Friday, April 19, 2024

Taxi drivers in Cambridge seek to claw back ground lost in the past few years to Lyft and Uber drivers. (Photo: Marc Levy)

More conversation is needed before ride-share companies such as Lyft and Uber get access to taxi stands, city councillors agreed Monday. The idea, floated Feb. 11 by the city’s Traffic, Parking & Transportation Department as a way to help get stopped cars out of traffic as they pick up riders, will have to go to a Transportation Committee hearing first.

Discussion was overall sympathetic to cab drivers and skeptical toward the so-called transportation network companies, which are widely seen as worsening traffic in cities such as Cambridge, Boston and New York.

“In hindsight,” the approach taken by the city a few years ago when regulation first came up “probably wasn’t as wise as it could have been,” vice mayor Jan Devereux said Monday.

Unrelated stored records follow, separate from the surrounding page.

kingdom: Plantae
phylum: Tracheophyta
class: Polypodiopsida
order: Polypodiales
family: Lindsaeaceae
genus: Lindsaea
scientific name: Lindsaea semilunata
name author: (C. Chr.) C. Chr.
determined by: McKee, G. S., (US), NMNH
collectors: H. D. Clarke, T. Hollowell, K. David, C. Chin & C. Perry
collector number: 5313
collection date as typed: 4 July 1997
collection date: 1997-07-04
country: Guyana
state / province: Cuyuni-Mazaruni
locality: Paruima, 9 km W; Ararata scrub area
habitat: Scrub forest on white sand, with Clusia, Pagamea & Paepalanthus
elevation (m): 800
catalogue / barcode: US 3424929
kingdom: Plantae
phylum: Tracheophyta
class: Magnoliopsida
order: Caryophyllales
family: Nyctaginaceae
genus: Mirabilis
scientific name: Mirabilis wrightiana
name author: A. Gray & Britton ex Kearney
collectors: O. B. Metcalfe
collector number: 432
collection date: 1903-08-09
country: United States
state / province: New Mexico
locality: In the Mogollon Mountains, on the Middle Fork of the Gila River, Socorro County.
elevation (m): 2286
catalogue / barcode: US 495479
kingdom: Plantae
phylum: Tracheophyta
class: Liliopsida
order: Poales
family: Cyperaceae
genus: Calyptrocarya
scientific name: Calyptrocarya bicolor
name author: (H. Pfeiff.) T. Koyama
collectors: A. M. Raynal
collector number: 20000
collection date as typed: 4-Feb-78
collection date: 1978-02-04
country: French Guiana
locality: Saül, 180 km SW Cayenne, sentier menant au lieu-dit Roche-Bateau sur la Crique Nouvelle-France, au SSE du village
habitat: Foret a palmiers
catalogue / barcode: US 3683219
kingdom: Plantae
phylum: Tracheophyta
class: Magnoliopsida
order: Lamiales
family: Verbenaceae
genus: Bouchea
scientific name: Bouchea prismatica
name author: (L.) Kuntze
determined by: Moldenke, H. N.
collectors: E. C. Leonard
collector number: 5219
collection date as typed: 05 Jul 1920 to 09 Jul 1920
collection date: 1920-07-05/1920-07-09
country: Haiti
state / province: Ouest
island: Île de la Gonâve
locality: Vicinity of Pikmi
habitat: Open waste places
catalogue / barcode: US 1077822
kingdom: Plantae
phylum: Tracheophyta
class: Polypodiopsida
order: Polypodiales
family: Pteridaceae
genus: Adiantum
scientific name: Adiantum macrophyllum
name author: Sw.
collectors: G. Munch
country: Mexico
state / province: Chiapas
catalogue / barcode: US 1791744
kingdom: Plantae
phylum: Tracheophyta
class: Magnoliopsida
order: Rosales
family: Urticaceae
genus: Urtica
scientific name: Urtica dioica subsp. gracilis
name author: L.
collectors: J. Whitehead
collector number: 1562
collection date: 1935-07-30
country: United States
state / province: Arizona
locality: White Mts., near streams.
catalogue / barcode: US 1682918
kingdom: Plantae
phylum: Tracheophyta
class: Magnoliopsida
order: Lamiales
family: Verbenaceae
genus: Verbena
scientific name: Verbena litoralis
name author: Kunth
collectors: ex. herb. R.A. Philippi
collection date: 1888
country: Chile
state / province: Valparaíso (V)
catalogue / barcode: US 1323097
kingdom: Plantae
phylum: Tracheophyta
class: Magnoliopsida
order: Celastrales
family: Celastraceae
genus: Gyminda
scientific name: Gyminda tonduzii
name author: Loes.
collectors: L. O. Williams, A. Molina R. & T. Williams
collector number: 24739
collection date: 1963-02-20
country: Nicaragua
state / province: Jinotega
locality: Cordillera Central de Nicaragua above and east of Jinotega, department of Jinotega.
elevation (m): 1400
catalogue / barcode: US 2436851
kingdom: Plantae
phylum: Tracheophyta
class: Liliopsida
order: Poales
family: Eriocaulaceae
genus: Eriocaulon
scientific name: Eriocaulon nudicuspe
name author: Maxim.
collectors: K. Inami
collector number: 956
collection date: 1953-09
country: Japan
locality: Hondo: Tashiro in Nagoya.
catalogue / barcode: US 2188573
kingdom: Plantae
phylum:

While describing herself as a user of both taxis and TNCs and promising no outcomes, she said she favored more discussion among councillors and city staff and more input from taxi drivers to take place in the committee she leads. 

Taxi driver Nelson Hernandez speaks Monday during City Council public comment, part of a crew from the Cambridge Taxi Drivers Owners Association. (Photo: Marc Levy)

The idea was endorsed quickly by councillors Sumbul Siddiqui, Alanna Mallon and E. Denise Simmons – agreeing the topic was overdue for reexamination, and with Simmons adding that “maybe more than one” conversation was needed about regulating TNCs “before we take away taxi stands.” (The current proposal would let drivers for Lyft and Uber use some taxi stands for passenger pickup but not let them wait there to be summoned, and it would not take away taxi stands.) 

Simmons also suggested looking at letting cars do passenger pickup and drop-off in unused business loading zones.

Several drivers from the Cambridge Taxi Drivers Owners Association appeared Monday with ideas of their own.

In addition to seeking state permission for Cambridge to set its own limits on how many drivers and vehicles are registered to pick up and drop off passengers within city limits, they want strict enforcement of interloping drivers – including those in out-of-town cabs – and boosts for their profession: the return of cab stands taken away at the Massachusetts Institute of Technology and Cambridge Hospital; stands at all new hotels, and new branding for taxis on the stands and cars, as well as links from city-sponsored websites or social media; and grants or no-interest loans to buy vehicles to be used as licensed taxis within the city.

A ride-hailing app for taxis is in use in New York and on the way here, the drivers said – ideally to fare better than the Origa app released in 2015 by brothers and Cambridge taxi drivers Prabhdeep and Paramveer Singh. The app never caught on, and is no longer available for download.

“The city has lost 40 to 50 percent of its taxi fleet. The industry is at almost nothing,” driver and  association leader Mohannad Mallak said during the meeting’s public comment period. There are more than a quarter-million drivers of Lyfts and Ubers in Cambridge, Boston and Brookline, “pushing the taxi industry to the edge [of] putting it out of business forever.”